For the first time in the shuttle program, two satellites would be deployed and retrieved, using the Canadian-built Remote Manipulator System (RMS) mechanical arm on STS-69. The first was the Wake Shield Facility (WSF), flying its second mission, and the other was the Shuttle-Pointed Autonomous Research Tool for Astronomy (SPARTAN)-201. Yet when veteran NASA astronaut Jim Voss was assigned as Payload Commander of STS-69 in August 1993, the cargo was quite different, consisting instead of the fourth Spacehab laboratory and the Shuttle Pallet Satellite (SPAS)-III.

Jim Voss (center, in teal-colored shirt) was STS-69 Payload Commander and carried responsibility for orchestrating the success of its multiple mission objectives. He is pictured during training on the flight deck simulator with Ken Cockrell (left) and Jim Newman. Photo Credit: NASA

"Spacehab is a complement of commercial experiments flown in a pressurized module in the shuttle's cargo bay as a supplement to the middeck of the orbiter," a NASA press release announced, "and SPAS-III is a group of instruments which will measure the atmosphere around the orbiter and the background clutter in the Earth's atmosphere, calling for a complex flight plan." One of the key instruments aboard SPAS-III was the Infrared Background Signature Survey (IBSS), developed by the Strategic Defense Initiative (SDI). Distinguished by its large, barrel-shaped cryostat, IBSS had previously flown on the STS-39 mission in April 1991 and sought to obtain scientific data in support of missile defence applications. Flying freely from the shuttle aboard SPAS-III at various ranges, IBSS would make spectral, spatial, and temporal radiometric observations of the orbiter's exhaust plumes and replications of booster firings. Interactions of these plumes with the ionosphere would be analysed, as would the region around the engine nozzles.

In September 1991, Flight International reported that Fairchild Space had been awarded a $14 million systems integration contract for SPAS-III by the SDI's Sensor Technology Directorate. However, SPAS-III and IBSS met with delay and eventually cancellation, and by the time the remainder of the STS-69 crew was named in July 1994 it had vanished from the payload complement entirely. So too had the Spacehab module, which was remanifested onto a later mission. In their place was WSF-2 and SPARTAN, the latter equipped with a battery of experiments for NASA's Office of Aeronautics and Space Technology, and known as "OAST-Flyer." As the months wore on, OAST-Flyer was itself shifted onto a subsequent flight and replaced with the SPARTAN-201 payload, equipped with two instruments for solar science research. As payload commander, it was Voss' responsibility to develop and co-ordinate the crew's training plan, liaise with the mission's payload sponsors and principal investigators, attend relevant meetings, and oversee pertinent hardware and software changes, ahead of the announcement of the other crew members.

## [Data supplied]
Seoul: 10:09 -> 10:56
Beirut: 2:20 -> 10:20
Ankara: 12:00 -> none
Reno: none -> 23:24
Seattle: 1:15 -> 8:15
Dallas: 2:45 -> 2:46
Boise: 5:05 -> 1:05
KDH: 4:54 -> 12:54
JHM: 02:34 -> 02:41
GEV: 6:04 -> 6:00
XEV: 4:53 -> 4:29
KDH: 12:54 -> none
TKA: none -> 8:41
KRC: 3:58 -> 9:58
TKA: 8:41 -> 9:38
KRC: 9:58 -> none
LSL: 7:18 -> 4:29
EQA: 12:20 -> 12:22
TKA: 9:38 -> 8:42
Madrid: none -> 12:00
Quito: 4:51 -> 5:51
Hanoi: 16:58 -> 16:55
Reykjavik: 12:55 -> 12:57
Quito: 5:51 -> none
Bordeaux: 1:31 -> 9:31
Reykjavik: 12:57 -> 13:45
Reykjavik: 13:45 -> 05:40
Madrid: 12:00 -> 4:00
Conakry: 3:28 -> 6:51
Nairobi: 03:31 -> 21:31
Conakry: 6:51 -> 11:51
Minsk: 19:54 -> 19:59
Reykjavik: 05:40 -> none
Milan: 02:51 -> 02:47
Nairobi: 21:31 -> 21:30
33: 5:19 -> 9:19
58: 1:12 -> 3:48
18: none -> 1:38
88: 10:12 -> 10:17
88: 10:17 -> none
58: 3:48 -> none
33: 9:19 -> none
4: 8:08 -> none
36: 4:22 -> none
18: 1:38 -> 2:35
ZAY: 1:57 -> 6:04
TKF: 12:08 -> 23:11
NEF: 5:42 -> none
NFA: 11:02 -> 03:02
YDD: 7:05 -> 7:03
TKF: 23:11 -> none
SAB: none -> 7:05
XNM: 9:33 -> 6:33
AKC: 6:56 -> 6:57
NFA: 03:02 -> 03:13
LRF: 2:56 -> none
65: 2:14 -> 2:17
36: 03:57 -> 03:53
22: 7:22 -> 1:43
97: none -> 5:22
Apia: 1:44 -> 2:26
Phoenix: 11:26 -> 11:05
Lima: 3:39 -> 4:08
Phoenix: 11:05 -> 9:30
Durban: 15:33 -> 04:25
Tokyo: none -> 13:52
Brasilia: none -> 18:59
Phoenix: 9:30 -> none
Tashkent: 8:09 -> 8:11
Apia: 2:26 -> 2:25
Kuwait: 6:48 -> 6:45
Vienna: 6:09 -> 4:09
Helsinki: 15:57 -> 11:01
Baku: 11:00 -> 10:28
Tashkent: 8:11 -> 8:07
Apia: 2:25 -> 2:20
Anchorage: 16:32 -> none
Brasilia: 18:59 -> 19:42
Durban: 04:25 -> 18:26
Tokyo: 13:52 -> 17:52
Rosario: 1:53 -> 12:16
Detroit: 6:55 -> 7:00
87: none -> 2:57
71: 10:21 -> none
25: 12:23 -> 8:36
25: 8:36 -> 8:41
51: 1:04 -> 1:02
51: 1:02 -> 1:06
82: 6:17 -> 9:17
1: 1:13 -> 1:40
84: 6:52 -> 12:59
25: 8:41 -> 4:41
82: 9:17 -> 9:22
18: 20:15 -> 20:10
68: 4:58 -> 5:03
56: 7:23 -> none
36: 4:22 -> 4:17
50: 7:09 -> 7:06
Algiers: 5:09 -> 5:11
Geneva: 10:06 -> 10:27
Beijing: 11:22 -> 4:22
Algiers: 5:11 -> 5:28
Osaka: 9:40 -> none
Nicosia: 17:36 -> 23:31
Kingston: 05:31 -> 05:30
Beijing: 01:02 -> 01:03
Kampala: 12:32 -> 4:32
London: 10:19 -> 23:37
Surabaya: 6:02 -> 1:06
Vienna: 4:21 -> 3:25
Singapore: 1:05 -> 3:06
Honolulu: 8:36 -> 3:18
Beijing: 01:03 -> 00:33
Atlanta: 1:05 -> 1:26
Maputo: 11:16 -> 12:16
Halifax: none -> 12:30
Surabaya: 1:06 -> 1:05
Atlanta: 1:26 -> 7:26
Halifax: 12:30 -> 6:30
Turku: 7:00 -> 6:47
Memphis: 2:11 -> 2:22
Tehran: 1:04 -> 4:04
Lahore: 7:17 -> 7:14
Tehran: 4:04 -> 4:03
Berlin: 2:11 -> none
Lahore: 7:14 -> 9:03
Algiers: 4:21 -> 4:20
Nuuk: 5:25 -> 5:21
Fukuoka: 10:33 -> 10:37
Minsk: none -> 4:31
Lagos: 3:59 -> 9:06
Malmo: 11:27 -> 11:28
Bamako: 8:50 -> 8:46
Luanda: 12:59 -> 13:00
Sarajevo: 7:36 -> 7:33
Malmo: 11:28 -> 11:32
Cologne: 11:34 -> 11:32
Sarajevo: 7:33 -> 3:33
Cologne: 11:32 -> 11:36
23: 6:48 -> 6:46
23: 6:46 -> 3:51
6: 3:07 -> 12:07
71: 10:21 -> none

## [Instruction A]
Rewrite the part of the STS-69 passage that begins at the words "For the first" and ends after "Pallet Satellite (SPAS)-III.", putting "robotic arm" in place of "mechanical arm".
## [Instruction B]
Copy the listing line for line, starting at its first line and stopping after the line that contains "TKF: 23:11 -> none".
The STS-69 passage and the listing are separate, unrelated material.

## [Problem solution A]
For the first time in the shuttle program, two satellites would be deployed and retrieved, using the Canadian-built Remote Manipulator System (RMS) robotic arm on STS-69. The first was the Wake Shield Facility (WSF), flying its second mission, and the other was the Shuttle-Pointed Autonomous Research Tool for Astronomy (SPARTAN)-201. Yet when veteran NASA astronaut Jim Voss was assigned as Payload Commander of STS-69 in August 1993, the cargo was quite different, consisting instead of the fourth Spacehab laboratory and the Shuttle Pallet Satellite (SPAS)-III.

## [Problem solution B]
Seoul: 10:09 -> 10:56
Beirut: 2:20 -> 10:20
Ankara: 12:00 -> none
Reno: none -> 23:24
Seattle: 1:15 -> 8:15
Dallas: 2:45 -> 2:46
Boise: 5:05 -> 1:05
KDH: 4:54 -> 12:54
JHM: 02:34 -> 02:41
GEV: 6:04 -> 6:00
XEV: 4:53 -> 4:29
KDH: 12:54 -> none
TKA: none -> 8:41
KRC: 3:58 -> 9:58
TKA: 8:41 -> 9:38
KRC: 9:58 -> none
LSL: 7:18 -> 4:29
EQA: 12:20 -> 12:22
TKA: 9:38 -> 8:42
Madrid: none -> 12:00
Quito: 4:51 -> 5:51
Hanoi: 16:58 -> 16:55
Reykjavik: 12:55 -> 12:57
Quito: 5:51 -> none
Bordeaux: 1:31 -> 9:31
Reykjavik: 12:57 -> 13:45
Reykjavik: 13:45 -> 05:40
Madrid: 12:00 -> 4:00
Conakry: 3:28 -> 6:51
Nairobi: 03:31 -> 21:31
Conakry: 6:51 -> 11:51
Minsk: 19:54 -> 19:59
Reykjavik: 05:40 -> none
Milan: 02:51 -> 02:47
Nairobi: 21:31 -> 21:30
33: 5:19 -> 9:19
58: 1:12 -> 3:48
18: none -> 1:38
88: 10:12 -> 10:17
88: 10:17 -> none
58: 3:48 -> none
33: 9:19 -> none
4: 8:08 -> none
36: 4:22 -> none
18: 1:38 -> 2:35
ZAY: 1:57 -> 6:04
TKF: 12:08 -> 23:11
NEF: 5:42 -> none
NFA: 11:02 -> 03:02
YDD: 7:05 -> 7:03
TKF: 23:11 -> none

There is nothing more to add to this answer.